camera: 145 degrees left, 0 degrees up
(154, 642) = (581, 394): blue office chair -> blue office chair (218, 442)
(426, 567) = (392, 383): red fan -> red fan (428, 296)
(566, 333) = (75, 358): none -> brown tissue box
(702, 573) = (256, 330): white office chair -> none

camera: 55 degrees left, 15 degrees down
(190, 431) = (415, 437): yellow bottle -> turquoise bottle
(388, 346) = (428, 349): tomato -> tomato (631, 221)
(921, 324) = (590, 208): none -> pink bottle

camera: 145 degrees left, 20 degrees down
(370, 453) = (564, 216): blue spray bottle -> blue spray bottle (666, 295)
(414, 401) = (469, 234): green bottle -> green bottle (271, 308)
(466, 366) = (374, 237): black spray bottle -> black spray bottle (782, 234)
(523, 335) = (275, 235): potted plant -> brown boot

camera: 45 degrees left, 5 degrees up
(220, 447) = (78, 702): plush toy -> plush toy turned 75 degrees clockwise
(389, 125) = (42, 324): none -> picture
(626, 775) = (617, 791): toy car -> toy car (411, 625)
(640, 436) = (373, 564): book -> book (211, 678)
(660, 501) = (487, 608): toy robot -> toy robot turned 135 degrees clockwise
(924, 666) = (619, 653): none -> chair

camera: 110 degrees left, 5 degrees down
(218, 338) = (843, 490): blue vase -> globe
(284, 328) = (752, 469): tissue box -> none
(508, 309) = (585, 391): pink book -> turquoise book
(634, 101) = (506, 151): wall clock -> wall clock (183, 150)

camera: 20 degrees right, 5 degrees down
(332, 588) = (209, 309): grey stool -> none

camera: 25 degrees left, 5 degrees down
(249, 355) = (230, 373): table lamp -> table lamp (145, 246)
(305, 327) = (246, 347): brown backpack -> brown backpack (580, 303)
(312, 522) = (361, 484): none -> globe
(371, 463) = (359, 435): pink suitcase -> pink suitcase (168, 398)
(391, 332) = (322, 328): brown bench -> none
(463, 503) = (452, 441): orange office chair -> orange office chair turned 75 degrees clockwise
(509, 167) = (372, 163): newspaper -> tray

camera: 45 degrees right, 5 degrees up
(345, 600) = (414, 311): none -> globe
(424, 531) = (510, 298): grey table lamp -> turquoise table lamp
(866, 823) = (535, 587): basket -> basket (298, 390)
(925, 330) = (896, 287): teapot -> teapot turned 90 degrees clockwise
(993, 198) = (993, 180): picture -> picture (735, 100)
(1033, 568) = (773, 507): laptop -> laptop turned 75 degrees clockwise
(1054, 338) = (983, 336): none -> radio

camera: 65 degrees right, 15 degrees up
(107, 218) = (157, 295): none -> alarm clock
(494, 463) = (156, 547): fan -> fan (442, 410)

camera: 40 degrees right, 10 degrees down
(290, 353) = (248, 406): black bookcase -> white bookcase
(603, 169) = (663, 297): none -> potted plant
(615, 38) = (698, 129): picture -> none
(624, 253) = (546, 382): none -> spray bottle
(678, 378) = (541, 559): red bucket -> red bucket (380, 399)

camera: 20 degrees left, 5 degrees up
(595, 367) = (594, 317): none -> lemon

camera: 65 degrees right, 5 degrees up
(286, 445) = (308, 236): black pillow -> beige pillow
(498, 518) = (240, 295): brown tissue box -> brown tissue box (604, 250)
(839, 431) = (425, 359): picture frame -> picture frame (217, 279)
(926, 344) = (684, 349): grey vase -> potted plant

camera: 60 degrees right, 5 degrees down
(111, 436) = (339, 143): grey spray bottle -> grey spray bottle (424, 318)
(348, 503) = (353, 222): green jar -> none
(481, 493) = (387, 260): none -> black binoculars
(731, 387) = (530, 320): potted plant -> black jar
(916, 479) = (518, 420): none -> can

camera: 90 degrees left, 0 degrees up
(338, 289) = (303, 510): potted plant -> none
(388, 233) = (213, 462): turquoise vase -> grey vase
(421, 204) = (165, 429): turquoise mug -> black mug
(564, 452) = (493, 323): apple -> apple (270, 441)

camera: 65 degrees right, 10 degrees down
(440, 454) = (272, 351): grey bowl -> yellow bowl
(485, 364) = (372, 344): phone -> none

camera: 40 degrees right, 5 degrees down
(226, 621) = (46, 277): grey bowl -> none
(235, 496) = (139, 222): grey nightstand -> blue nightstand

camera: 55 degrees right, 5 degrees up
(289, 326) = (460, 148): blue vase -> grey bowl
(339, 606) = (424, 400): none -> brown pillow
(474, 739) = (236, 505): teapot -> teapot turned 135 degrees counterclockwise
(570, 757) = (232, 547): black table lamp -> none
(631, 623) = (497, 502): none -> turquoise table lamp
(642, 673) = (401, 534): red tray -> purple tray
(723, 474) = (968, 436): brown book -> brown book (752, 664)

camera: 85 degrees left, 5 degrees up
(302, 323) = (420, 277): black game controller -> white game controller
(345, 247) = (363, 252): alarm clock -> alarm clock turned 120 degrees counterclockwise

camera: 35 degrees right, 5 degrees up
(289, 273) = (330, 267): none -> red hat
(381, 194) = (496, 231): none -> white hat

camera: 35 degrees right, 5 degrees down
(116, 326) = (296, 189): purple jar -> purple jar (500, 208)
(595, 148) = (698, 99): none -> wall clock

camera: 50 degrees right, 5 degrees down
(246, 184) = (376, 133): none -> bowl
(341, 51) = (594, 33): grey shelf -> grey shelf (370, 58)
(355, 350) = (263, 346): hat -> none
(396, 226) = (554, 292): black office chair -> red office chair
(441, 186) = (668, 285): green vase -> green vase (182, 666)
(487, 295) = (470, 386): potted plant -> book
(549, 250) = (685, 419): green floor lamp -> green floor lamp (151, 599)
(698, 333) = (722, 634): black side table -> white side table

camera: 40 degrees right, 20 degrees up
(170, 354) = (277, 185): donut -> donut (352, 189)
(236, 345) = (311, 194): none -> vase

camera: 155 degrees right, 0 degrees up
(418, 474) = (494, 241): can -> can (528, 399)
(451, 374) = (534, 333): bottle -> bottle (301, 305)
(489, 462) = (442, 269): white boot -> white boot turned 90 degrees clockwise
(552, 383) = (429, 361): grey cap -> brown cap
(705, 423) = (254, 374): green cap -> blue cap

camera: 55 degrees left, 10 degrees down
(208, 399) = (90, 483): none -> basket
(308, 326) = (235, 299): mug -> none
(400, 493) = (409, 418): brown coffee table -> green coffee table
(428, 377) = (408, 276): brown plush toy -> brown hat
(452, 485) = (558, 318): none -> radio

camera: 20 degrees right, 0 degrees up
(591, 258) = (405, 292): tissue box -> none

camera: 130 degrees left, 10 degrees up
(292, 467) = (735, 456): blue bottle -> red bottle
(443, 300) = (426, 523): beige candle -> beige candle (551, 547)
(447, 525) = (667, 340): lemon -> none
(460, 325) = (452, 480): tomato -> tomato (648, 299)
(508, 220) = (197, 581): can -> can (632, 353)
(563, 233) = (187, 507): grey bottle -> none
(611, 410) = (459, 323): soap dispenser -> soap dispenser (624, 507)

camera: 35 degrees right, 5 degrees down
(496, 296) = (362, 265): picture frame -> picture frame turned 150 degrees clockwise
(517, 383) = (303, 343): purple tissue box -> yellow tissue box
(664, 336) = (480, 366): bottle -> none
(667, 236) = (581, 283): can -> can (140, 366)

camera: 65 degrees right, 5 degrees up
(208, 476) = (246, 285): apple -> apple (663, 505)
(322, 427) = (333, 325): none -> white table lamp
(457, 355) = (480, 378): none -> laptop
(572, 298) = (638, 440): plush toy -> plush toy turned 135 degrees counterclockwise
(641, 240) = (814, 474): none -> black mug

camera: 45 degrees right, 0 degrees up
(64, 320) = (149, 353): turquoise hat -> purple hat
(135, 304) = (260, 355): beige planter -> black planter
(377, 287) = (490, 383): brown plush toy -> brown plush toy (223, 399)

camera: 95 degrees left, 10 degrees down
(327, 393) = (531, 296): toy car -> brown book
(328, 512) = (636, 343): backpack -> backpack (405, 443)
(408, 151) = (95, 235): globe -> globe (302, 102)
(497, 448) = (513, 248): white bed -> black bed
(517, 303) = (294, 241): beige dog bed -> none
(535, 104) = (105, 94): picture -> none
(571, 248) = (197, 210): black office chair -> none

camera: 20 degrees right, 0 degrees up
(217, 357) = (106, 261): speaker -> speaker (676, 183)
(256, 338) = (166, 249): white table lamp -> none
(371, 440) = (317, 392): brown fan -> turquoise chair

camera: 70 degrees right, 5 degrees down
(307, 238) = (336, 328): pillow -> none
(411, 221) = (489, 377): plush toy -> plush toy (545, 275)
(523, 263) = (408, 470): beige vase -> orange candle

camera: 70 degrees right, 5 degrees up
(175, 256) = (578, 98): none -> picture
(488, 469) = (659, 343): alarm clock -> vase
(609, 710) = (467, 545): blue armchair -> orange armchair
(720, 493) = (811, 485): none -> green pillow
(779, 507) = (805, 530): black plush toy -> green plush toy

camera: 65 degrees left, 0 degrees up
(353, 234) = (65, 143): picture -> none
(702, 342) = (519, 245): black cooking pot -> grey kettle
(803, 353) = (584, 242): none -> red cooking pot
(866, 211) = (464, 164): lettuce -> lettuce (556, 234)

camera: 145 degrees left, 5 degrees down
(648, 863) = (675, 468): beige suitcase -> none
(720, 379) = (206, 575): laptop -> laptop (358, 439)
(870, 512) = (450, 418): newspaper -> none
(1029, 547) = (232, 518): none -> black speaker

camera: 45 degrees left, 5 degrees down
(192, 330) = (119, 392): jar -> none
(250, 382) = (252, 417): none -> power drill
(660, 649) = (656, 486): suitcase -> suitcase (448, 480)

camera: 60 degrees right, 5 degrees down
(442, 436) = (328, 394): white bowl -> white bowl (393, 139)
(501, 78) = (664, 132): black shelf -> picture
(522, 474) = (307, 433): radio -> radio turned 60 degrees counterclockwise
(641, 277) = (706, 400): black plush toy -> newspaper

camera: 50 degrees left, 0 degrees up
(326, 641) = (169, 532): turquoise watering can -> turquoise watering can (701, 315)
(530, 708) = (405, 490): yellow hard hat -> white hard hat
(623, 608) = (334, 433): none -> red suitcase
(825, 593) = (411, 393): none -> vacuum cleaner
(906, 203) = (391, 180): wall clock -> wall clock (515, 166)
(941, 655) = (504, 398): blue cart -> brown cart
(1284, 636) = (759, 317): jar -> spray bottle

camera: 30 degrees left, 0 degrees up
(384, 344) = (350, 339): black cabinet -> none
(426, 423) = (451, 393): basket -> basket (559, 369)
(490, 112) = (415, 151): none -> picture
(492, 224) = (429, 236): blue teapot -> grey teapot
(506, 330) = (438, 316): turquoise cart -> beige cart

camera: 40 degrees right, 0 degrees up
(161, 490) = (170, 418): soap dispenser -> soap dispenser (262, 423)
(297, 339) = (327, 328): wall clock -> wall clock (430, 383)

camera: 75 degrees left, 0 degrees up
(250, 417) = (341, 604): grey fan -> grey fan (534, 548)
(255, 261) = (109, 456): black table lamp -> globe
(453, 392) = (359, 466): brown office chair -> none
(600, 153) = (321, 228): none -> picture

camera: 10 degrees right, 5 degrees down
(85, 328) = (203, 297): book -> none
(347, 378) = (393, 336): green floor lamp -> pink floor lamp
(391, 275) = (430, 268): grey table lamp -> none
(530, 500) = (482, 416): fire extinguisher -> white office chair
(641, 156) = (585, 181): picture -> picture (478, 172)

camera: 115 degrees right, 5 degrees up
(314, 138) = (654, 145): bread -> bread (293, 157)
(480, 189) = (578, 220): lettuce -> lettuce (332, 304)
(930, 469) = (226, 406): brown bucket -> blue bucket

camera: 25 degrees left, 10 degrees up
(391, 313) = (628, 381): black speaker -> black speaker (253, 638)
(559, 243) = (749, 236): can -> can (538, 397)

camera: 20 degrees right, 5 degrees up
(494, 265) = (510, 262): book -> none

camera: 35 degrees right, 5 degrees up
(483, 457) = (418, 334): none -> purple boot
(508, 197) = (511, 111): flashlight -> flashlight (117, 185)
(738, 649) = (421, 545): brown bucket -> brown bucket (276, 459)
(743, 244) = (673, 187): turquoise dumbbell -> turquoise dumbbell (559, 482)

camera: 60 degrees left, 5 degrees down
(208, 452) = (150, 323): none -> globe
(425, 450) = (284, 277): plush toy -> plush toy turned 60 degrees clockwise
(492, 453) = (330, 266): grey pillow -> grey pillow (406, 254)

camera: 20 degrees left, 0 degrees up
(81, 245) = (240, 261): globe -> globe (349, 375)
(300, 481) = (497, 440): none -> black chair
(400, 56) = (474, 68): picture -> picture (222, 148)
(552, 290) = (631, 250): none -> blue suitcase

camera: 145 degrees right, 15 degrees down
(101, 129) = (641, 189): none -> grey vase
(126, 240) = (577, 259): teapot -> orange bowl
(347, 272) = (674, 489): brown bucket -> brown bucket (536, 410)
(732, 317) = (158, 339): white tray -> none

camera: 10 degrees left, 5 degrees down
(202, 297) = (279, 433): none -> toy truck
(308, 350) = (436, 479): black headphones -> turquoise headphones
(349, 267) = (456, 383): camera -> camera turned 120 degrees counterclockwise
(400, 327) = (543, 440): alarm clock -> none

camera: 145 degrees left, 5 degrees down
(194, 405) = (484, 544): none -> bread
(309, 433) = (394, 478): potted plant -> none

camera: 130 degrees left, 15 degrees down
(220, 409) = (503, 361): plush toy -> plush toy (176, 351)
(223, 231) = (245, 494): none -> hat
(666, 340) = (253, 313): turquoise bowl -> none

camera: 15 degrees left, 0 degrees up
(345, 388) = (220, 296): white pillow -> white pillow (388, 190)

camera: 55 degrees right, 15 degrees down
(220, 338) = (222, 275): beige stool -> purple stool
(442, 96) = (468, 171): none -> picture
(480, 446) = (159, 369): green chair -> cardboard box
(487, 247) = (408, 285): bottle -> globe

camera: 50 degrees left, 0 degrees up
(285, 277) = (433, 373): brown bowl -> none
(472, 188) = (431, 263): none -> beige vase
■ ■ ■ ■
**AIM OF THE TASK:** Please give back exactly the lines of the listing above that run from the one containing "(481, 493) = (387, 260): none" through the one containing "(564, 452) = (493, 323): apple", and only those.

**SOLUTION TO THE EXERCISE:**
(481, 493) = (387, 260): none -> black binoculars
(731, 387) = (530, 320): potted plant -> black jar
(916, 479) = (518, 420): none -> can

camera: 90 degrees left, 0 degrees up
(338, 289) = (303, 510): potted plant -> none
(388, 233) = (213, 462): turquoise vase -> grey vase
(421, 204) = (165, 429): turquoise mug -> black mug
(564, 452) = (493, 323): apple -> apple (270, 441)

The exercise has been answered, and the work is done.